Prompt: Copy out the source text of each of the following items line for line, keeping every character as it appears.

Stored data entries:
..........

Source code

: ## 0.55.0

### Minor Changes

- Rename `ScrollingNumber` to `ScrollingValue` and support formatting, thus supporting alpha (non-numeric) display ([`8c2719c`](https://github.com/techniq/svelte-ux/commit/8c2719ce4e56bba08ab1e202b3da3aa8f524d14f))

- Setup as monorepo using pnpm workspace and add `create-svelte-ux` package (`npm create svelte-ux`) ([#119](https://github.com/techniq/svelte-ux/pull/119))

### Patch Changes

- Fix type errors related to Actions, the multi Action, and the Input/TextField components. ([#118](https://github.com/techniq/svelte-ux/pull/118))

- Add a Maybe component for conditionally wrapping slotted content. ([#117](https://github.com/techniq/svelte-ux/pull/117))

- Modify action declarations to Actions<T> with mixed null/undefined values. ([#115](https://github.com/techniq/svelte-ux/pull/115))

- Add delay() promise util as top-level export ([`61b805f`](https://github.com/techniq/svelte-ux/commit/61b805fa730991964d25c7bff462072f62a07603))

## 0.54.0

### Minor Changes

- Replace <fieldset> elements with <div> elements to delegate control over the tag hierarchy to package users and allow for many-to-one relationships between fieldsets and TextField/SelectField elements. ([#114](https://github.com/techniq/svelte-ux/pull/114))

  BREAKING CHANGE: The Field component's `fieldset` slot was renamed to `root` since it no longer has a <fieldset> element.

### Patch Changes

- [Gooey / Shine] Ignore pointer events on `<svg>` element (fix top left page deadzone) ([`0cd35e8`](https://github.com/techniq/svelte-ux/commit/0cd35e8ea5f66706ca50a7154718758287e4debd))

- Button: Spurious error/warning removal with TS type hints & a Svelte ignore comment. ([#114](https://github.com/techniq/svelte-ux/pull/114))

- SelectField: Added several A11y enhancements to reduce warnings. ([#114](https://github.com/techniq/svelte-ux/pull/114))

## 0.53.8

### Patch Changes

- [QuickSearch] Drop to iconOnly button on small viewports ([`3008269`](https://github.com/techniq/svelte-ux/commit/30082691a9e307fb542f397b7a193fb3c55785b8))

..........

Output:
Source code

: ## 0.55.0

### Minor Changes

- Rename `ScrollingNumber` to `ScrollingValue` and support formatting, thus supporting alpha (non-numeric) display ([`8c2719c`](https://github.com/techniq/svelte-ux/commit/8c2719ce4e56bba08ab1e202b3da3aa8f524d14f))

- Setup as monorepo using pnpm workspace and add `create-svelte-ux` package (`npm create svelte-ux`) ([#119](https://github.com/techniq/svelte-ux/pull/119))

### Patch Changes

- Fix type errors related to Actions, the multi Action, and the Input/TextField components. ([#118](https://github.com/techniq/svelte-ux/pull/118))

- Add a Maybe component for conditionally wrapping slotted content. ([#117](https://github.com/techniq/svelte-ux/pull/117))

- Modify action declarations to Actions<T> with mixed null/undefined values. ([#115](https://github.com/techniq/svelte-ux/pull/115))

- Add delay() promise util as top-level export ([`61b805f`](https://github.com/techniq/svelte-ux/commit/61b805fa730991964d25c7bff462072f62a07603))

## 0.54.0

### Minor Changes

- Replace <fieldset> elements with <div> elements to delegate control over the tag hierarchy to package users and allow for many-to-one relationships between fieldsets and TextField/SelectField elements. ([#114](https://github.com/techniq/svelte-ux/pull/114))

  BREAKING CHANGE: The Field component's `fieldset` slot was renamed to `root` since it no longer has a <fieldset> element.

### Patch Changes

- [Gooey / Shine] Ignore pointer events on `<svg>` element (fix top left page deadzone) ([`0cd35e8`](https://github.com/techniq/svelte-ux/commit/0cd35e8ea5f66706ca50a7154718758287e4debd))

- Button: Spurious error/warning removal with TS type hints & a Svelte ignore comment. ([#114](https://github.com/techniq/svelte-ux/pull/114))

- SelectField: Added several A11y enhancements to reduce warnings. ([#114](https://github.com/techniq/svelte-ux/pull/114))

## 0.53.8

### Patch Changes

- [QuickSearch] Drop to iconOnly button on small viewports ([`3008269`](https://github.com/techniq/svelte-ux/commit/30082691a9e307fb542f397b7a193fb3c55785b8))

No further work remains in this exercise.